(Extracted records)
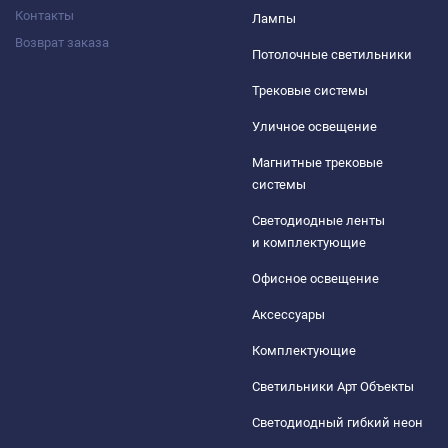
Контакты
Лампы
Возврат заказа
Потолочные светильники
Трековые системы
Уличное освещение
Магнитные трековые
системы
Светодиодные ленты
и комплектующие
Офисное освещение
Аксессуары
Комплектующие
Светильники Арт Объекты
Светодиодный гибкий неон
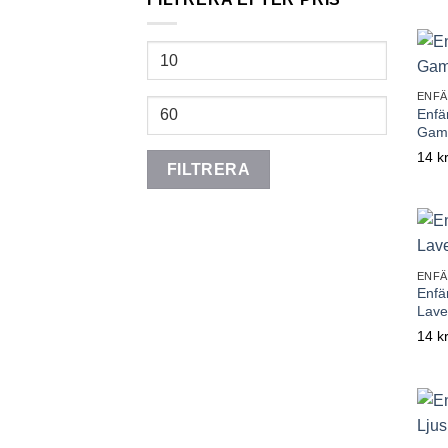
Min
pris
ENFÄ
Max
Enfä
pris
Gam
14
k
FILTRERA
ENFÄ
Enfä
Lave
14
k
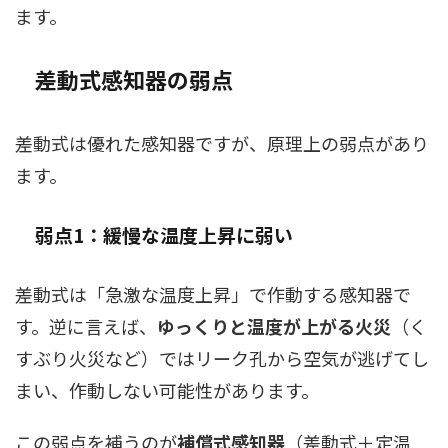
ます。
差動式感知器の弱点
差動式は優れた感知器ですが、原理上の弱点があり
ます。
弱点1：緩慢な温度上昇に弱い
差動式は「急激な温度上昇」で作動する感知器で
す。逆に言えば、
ゆっくりと温度が上がる火災
（く
すぶり火災など）ではリーク孔から空気が逃げてし
まい、作動しない可能性があります。
この弱点を補うのが
補償式感知器
（差動式＋定温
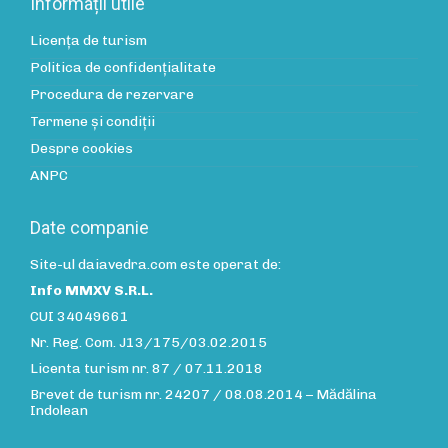
Informații utile
Licența de turism
Politica de confidenţialitate
Procedura de rezervare
Termene și condiții
Despre cookies
ANPC
Date companie
Site-ul daiavedra.com este operat de:
Info MMXV S.R.L.
CUI 34049661
Nr. Reg. Com. J13/175/03.02.2015
Licenta turism nr. 87 / 07.11.2018
Brevet de turism nr. 24207 / 08.08.2014 – Mădălina
Indolean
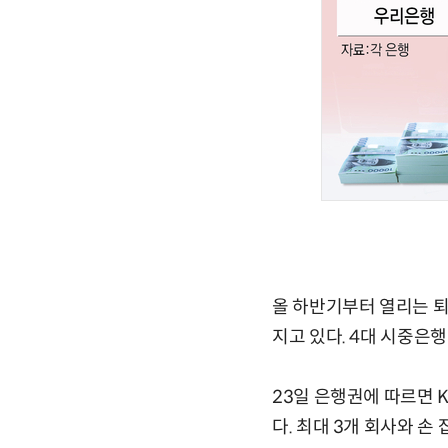
올 하반기부터 열리는 
지고 있다. 4대 시중은
23일 은행권에 따르면 
다. 최대 3개 회사와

• Job item
Do not include images; quote all of the entries above exactly.

• Result
Контакты
Лампы
Возврат заказа
Потолочные светильники
Трековые системы
Уличное освещение
Магнитные трековые
системы
Светодиодные ленты
и комплектующие
Офисное освещение
Аксессуары
Комплектующие
Светильники Арт Объекты
Светодиодный гибкий неон
Min
pris
ENFÄ
Max
Enfä
pris
Gam
14
k
FILTRERA
ENFÄ
Enfä
Lave
14
k
ます。
差動式感知器の弱点
差動式は優れた感知器ですが、原理上の弱点があり
ます。
弱点1：緩慢な温度上昇に弱い
差動式は「急激な温度上昇」で作動する感知器で
す。逆に言えば、
ゆっくりと温度が上がる火災
（く
すぶり火災など）ではリーク孔から空気が逃げてし
まい、作動しない可能性があります。
この弱点を補うのが
補償式感知器
（差動式＋定温
Informații utile
Licența de turism
Politica de confidenţialitate
Procedura de rezervare
Termene și condiții
Despre cookies
ANPC
Date companie
Site-ul daiavedra.com este operat de:
Info MMXV S.R.L.
CUI 34049661
Nr. Reg. Com. J13/175/03.02.2015
Licenta turism nr. 87 / 07.11.2018
Brevet de turism nr. 24207 / 08.08.2014 – Mădălina
Indolean
올 하반기부터 열리는 
지고 있다. 4대 시중은
23일 은행권에 따르면 
다. 최대 3개 회사와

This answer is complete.